Analysts recall a February 2007 conference in Florida where Lewis told attendees that he wanted growth without relying on acquisitions, only to spend nearly $46 billion over the next two years on U.S. Trust Co., LaSalle Bank, Countrywide Financial Corp. and Merrill Lynch & Co.

Bank of America also went from investing more than $500 million to build up its investment bank to an aggressive purge after a substandard quarter in 2007, when Lewis infamously declared that, "I've had all the fun I can stand" in the business. A year later he swooped in to buy Merrill, simply telling investors that, "I like it again."

Lewis said in an American Banker interview last fall that the 2007 comment was "reactionary" and had taught him a lesson. "Cute comments always get you in trouble, and they always come back to haunt you," he said.

Some are saying the same of the company's actions. Its bold bets on the U.S. consumer have given it substantial exposure to the recession.

Losses embedded within its trading book, notably those at the once-coveted Merrill, led to more government aid and oversight and contributed to Lewis' ouster as chairman in April.

The board has also been reconstituted, with Walter Massey promoted to replace Lewis as chairman, along with seven departures and four additions this year.

The frenetic pace of change, along with capital constraints, has heightened concern among observers who normally tout execution as B of A's greatest attribute.

Andrew Marquardt, an analyst at Fox-Pitt Kelton Cochran Caronia Waller, said B of A's "lack of consistency frustrates" investors. "Clearly it has been questionable if they have really stuck to their strategic initiatives," he said.

B of A spokesman Bob Stickler acknowledged the concerns but said the volatile economic conditions have to be taken into account.

"What they're seeing is that the road isn't always straight," he said. "We can understand people's frustration. Nobody likes to run in place, but it is better than falling down."

"We think Bank of America's strategy has been consistent, focusing on how do we grow the company. … We have been opportunistic. When things come up that fill holes in your franchise, you take advantage of that."

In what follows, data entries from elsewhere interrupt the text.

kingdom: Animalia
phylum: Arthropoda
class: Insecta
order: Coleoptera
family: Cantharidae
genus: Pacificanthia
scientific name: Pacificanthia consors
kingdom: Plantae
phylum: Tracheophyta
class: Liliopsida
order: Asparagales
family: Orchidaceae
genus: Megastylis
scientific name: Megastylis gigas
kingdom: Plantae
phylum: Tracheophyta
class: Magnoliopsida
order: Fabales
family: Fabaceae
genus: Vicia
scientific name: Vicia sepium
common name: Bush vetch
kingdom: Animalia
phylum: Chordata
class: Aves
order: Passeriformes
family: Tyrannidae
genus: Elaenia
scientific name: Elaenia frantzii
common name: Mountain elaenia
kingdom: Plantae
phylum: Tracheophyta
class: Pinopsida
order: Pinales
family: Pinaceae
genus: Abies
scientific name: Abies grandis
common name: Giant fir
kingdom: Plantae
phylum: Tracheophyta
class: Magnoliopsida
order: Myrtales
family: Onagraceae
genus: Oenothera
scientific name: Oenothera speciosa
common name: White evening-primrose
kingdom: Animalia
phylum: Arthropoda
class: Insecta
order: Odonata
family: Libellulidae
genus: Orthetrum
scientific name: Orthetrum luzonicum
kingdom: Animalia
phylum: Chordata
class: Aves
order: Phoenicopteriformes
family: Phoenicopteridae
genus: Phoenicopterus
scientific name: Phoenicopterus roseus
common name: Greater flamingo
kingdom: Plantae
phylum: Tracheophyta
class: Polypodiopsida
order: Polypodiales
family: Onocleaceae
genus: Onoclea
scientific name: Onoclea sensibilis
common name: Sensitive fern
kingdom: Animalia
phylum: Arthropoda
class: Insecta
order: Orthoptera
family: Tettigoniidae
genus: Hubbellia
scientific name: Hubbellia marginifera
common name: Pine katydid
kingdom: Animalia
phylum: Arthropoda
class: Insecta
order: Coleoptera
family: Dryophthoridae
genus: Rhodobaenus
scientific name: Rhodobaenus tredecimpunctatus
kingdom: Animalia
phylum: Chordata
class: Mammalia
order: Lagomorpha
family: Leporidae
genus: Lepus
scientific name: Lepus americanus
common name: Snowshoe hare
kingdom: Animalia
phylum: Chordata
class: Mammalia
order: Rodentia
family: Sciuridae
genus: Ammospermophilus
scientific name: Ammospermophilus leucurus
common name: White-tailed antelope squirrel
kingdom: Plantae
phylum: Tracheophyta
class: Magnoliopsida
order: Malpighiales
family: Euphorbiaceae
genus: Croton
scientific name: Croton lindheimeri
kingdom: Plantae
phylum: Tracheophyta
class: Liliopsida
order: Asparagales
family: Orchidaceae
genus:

Not everyone is criticizing the company's willingness to change direction, particularly by scaling back its 6,100 branches — and their costs — to focus on alternative channels.

While Lewis told a group of investors last week that a 10% cut was possible, a B of A spokeswoman said Wednesday the company continually evaluates the size of its network, but it does not yet have a target.

Kenneth Thomas, a bank branching consultant, said banks can spend $1 million each year to run a branch, with half the costs tied to staffing.

Using that estimate, B of A could cut annual expenses by $610 million by closing 10% of its branches.

(It would have the third-biggest network, behind Wells Fargo & Co. and JPMorgan Chase & Co.)

"It would allow them to reallocate financial resources," said Darryl Demos, the general manager of the banking group at Verint Systems Inc., a Melville, N.Y., technology provider.

"Branches are only one small part of the consumer relationship. This is an absolute rebalance that would be natural for the company."